In this patient who most likely has a primary central nervous system (CNS) lymphoma with evidence of mass effect, high-dose glucocorticoids should be administered immediately. Because the brain is enclosed in a fixed space, mass effect within the brain causes progressively increased intracranial pressure (ICP) that, if untreated, can lead to diffuse brain injury, permanent disability, and death. Headache is typically the first presenting symptom and is followed by nausea and vomiting; as ICP increases, more advanced findings include altered mental status, focal neurologic deficits (such as papilledema), and loss of consciousness. Because progression can be rapid, emergent CT or MRI imaging of the brain followed by immediate treatment are essential to avoid the late adverse consequences of increased ICP that lead to permanent neurologic dysfunction and death. Glucocorticoids remain the initial therapy of choice because of their rapid anti-inflammatory effect that decreases the edema associated with malignant mass lesions. Intravenous administration of dexamethasone is standard for later stages of increased ICP (impaired mentation, uncontrolled seizures) with a recommended dose of 8 to 10 mg every 6 hours. Higher-dose dexamethasone (100 mg/d) does not improve the response rate and is associated with more adverse effects.
Metastatic tumors originating from lung cancer and cutaneous melanoma are the most common malignancy-related causes of increased ICP. These tumors, particularly melanoma, are also associated with intracerebral hemorrhage. Other less common causes of increased ICP related to malignancy include lymphoma, primary brain tumors, and germ cell tumors. Because treatment of ICP varies markedly depending on the cause, a tissue diagnosis of the mass lesion is important in guiding subsequent therapy. A primary CNS lymphoma is the most likely diagnosis in this young patient with a brain mass and HIV infection that is not optimally treated. Because lymphomas are extremely glucocorticoid sensitive, early administration may make obtaining a tissue sample difficult by distorting histologic findings; it is therefore preferable to obtain a biopsy in a stable patient with possible or likely CNS lymphoma prior to glucocorticoid therapy if there are minimal sequelae of increased ICP. However, in all patients with more advanced complications of increased ICP such as this patient, immediate glucocorticoid treatment is indicated.

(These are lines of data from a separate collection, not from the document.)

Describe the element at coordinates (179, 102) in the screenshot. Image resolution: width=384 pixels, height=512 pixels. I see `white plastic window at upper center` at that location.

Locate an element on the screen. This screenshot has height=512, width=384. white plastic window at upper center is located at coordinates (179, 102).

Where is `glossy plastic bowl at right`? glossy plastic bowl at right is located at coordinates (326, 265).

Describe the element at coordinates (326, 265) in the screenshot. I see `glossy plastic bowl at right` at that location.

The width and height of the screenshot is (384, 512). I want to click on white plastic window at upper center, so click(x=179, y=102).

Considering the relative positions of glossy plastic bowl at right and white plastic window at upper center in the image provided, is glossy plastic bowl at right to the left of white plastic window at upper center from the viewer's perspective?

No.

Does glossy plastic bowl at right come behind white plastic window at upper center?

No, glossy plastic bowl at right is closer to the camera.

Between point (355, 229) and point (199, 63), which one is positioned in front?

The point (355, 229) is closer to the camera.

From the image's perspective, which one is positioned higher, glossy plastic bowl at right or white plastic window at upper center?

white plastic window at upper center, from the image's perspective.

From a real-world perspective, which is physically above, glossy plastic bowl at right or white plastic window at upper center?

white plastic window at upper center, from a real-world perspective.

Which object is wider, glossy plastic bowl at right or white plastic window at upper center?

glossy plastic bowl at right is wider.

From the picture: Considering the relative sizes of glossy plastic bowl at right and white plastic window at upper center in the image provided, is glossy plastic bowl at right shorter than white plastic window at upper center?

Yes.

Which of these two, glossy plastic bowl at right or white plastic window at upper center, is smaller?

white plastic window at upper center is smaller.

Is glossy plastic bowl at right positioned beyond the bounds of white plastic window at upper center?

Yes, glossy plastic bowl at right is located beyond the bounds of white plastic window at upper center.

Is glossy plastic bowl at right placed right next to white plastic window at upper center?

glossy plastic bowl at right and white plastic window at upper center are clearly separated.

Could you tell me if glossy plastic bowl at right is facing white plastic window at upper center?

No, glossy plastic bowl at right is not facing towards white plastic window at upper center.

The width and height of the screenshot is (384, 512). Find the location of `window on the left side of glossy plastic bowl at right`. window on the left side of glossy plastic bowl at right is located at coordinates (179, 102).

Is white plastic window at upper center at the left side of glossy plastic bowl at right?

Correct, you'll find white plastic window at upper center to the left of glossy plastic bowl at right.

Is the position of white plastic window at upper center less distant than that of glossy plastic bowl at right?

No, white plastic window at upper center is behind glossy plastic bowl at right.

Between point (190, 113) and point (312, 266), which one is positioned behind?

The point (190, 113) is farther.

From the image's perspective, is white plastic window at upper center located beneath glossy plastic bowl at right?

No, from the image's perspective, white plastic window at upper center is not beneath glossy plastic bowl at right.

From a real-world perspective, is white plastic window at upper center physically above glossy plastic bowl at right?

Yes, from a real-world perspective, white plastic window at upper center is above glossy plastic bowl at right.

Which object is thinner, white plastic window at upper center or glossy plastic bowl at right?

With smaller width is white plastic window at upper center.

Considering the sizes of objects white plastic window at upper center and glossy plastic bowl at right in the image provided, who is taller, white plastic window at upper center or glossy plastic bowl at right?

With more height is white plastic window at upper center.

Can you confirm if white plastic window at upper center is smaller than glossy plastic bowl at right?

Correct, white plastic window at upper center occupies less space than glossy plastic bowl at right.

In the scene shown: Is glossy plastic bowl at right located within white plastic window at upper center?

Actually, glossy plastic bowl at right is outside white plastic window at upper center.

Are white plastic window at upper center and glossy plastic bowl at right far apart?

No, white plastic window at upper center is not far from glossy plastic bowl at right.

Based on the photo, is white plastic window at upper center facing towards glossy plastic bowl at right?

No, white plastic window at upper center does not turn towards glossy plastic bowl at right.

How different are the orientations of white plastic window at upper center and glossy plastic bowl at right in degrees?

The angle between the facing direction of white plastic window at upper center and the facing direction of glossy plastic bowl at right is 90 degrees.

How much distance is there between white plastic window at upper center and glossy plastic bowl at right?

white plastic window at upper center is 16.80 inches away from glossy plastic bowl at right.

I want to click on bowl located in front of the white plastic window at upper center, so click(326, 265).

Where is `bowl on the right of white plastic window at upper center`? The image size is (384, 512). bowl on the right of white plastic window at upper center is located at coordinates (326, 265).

Combination chemotherapy is appropriate only after initial steps are taken to lower the ICP and a tissue diagnosis is established, which has not yet been done in this patient.
Intracranial pressure monitoring is used to follow the effectiveness of therapies intended to decrease pressure in the cranial space and is most often used in association with severe traumatic brain injury. Although the benefit of pressure monitoring needs to be evaluated in an individual patient, it would not be appropriate to delay administration of glucocorticoids while assessing this patient for monitoring.
Either whole brain or stereotactic radiation therapy may be appropriate for some tumors causing increased ICP, but this therapy would be indicated only after the patient receives acute treatment and a tissue diagnosis is established.